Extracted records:
------

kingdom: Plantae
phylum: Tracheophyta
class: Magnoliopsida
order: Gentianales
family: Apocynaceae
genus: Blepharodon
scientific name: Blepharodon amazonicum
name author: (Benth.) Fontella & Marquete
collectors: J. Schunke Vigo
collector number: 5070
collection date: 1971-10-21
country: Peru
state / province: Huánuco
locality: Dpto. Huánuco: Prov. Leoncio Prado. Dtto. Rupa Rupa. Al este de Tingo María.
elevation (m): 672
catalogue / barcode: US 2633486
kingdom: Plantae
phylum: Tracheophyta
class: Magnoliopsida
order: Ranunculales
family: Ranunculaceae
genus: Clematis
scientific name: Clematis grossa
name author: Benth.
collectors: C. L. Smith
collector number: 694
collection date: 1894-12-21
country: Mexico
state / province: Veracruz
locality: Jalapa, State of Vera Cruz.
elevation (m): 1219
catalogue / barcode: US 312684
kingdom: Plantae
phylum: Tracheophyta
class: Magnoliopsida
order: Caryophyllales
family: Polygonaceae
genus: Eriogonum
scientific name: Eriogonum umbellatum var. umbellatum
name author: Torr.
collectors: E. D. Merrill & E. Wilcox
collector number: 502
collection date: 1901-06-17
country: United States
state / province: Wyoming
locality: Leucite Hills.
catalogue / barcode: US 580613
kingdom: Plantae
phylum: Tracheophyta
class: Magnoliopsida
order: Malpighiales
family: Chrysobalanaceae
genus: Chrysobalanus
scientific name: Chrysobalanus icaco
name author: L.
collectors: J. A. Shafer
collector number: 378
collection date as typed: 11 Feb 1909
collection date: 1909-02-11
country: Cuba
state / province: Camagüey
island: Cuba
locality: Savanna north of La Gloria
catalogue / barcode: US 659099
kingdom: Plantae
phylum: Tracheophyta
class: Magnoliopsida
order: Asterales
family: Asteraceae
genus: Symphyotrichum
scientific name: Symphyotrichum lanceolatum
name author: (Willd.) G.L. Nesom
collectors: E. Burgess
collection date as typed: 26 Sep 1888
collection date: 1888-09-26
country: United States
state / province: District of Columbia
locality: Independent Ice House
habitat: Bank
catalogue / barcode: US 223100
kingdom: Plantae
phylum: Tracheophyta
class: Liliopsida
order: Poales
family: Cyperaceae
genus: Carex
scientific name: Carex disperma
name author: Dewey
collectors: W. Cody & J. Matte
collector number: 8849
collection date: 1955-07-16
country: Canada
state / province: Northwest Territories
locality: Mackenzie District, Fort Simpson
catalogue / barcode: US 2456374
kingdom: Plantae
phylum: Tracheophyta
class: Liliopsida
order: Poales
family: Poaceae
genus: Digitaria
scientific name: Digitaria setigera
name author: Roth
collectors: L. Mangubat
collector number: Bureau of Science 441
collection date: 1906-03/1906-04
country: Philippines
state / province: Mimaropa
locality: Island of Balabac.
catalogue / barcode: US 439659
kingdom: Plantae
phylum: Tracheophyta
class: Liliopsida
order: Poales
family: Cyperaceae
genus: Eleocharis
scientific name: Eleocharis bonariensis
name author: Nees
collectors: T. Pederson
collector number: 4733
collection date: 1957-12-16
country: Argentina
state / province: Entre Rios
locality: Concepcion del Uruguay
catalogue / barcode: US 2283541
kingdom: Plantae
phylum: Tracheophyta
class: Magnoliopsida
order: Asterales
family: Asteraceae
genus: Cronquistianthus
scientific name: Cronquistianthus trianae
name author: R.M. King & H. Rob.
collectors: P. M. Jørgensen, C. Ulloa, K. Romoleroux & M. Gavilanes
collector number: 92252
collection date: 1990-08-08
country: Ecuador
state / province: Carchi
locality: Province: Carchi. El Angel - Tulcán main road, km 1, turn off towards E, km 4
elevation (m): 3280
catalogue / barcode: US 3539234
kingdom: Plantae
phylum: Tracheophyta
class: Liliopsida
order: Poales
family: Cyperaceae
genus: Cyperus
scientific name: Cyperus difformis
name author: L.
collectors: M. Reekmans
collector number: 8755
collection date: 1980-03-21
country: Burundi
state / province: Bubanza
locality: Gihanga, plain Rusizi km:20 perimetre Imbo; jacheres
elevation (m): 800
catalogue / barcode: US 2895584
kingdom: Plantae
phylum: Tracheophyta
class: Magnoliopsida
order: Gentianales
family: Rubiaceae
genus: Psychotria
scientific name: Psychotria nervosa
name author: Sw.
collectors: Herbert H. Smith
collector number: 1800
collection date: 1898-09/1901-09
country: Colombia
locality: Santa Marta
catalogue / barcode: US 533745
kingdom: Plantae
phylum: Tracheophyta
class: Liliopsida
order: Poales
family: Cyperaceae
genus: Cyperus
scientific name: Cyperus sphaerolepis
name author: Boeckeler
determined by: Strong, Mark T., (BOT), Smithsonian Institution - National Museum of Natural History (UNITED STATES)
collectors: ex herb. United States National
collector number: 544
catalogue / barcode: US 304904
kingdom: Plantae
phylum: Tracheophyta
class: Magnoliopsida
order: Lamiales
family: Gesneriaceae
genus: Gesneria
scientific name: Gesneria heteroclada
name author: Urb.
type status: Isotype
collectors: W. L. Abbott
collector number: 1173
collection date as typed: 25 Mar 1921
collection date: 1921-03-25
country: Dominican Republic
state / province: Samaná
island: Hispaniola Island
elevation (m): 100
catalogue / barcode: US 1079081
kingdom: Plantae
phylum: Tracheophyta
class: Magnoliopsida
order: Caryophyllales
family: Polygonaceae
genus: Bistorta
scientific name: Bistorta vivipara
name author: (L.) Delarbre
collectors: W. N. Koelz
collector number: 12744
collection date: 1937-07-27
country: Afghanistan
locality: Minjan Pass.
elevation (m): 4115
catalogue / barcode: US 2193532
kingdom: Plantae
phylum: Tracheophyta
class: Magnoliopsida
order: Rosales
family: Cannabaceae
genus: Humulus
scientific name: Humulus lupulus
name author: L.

------

Count the lines of the data above that contain the string "elevation", treating uppercase and lowercase letters as different. Give only the number.

6